Mr. Bernd Schmidbauer, state secretary of European Affairs at the German chancellery, blamed SEMA, the Anglo-French computing service group for failing to remedy system software problems. SEMA angrily dismissed both this and Dutch assessments blaming the Strasbourg-based C.SIS computer and in its turn accused national governments of not making their national computer systems compatible.

This triggered a statement of Mr. Schmidbauer putting the blame on the bad (i.e. French) management of the project and vigourously defending the quality of the N.SIS material furnished by the German company, Siemens.

Meanwhile, Portugal has informed its Schengen partners of its decision not to take over the next presidency. According to the Portuguese secretary of state for European Affairs, "the conditions necessary for Portugal to assume the presidency of the Schengen Group during the period in question with the efficiency and dignity that it deserves have not been met". Portugal, he said, could not assume "a badly prepared presidency" and refused "to enter into an exhibition game only to show who will become the first of all others".

The Schengen debacle could not fail to draw some malicious comments in Britain, an inveterate non-member state. Stressing the importance of maintaining control at EU-internal borders as a means of combatting terrorism and crime, Prime Minister John Major noted that, once again, this delay proved that his government was right in refusing "too much Europe too fast".

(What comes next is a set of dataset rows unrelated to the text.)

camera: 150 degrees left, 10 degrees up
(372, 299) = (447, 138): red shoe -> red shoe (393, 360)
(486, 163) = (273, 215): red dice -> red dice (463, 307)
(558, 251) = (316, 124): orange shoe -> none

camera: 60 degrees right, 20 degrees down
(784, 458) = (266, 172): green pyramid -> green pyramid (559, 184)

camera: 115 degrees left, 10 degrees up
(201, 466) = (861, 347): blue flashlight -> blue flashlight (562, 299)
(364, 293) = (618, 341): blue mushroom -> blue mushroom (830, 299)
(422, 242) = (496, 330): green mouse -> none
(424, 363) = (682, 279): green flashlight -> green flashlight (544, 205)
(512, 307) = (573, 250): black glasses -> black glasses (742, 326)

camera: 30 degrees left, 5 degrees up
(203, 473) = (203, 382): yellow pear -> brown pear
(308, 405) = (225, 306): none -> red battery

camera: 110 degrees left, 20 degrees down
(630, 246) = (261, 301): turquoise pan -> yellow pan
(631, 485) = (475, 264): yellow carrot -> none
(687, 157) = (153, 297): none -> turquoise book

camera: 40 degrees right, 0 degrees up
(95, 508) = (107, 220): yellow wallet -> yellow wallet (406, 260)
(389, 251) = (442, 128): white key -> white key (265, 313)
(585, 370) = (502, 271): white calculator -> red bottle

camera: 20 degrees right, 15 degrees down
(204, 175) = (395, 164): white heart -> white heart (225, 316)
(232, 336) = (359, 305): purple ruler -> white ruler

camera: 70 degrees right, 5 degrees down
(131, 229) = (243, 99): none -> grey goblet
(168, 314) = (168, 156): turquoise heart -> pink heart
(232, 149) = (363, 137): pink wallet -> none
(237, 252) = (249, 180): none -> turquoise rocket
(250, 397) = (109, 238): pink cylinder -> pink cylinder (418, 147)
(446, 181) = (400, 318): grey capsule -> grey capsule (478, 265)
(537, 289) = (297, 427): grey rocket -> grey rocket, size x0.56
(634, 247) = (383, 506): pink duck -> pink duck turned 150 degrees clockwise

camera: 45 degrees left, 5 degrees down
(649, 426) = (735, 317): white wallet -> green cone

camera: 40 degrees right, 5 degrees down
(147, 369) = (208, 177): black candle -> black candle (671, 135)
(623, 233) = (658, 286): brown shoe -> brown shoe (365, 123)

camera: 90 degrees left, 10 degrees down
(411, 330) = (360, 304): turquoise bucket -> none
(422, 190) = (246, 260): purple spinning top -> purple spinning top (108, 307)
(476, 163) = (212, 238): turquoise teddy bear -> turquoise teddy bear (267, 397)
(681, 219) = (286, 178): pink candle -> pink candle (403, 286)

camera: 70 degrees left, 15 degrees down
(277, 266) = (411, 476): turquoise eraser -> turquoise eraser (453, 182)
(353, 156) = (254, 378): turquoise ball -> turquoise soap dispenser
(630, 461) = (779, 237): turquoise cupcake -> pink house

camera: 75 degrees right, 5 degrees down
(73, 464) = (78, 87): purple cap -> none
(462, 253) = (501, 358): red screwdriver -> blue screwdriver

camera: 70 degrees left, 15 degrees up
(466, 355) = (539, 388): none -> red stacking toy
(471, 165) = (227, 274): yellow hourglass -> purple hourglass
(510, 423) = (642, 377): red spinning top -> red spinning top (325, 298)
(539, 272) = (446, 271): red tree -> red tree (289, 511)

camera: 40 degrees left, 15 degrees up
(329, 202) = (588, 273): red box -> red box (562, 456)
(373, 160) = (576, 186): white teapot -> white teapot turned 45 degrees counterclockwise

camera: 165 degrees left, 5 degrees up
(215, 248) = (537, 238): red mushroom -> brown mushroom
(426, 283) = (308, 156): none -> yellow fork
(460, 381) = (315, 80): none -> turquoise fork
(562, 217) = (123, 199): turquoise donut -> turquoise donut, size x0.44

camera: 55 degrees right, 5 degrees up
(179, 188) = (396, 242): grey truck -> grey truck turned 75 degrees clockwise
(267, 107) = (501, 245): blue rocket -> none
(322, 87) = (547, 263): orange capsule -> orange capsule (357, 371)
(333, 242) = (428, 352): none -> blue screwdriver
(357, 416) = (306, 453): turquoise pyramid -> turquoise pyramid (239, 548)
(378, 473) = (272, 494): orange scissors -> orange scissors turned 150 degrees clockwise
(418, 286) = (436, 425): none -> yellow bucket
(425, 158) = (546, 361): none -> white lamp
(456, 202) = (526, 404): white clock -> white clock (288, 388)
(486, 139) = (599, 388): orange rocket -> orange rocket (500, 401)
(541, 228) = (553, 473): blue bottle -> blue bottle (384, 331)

Sources: Rapport d'Information sur la mise en place et le fonctionnement de la Convention d'Application de l'Accord de Schengen du 14 juin 1985, French Senat, 25.1.94 (Mission report to the French Senat by Paul Masson (pres.) and Xavier de Villepin (rapporteur)), 55 p., in French; Belgian Ministry of Foreign Trade and European affairs: Entrée en vigueur de la Convention de Schengen: Etat de la question, Brussels, 2.2.94, 4 p., in French; *The European* , 21-27.1.94; *Le Monde* , 27.1.94, 15.2.94; *Financial Times* , 26.1.94; *Libération* , 2.2.94; *Migration Newssheet* , No.132/94-03.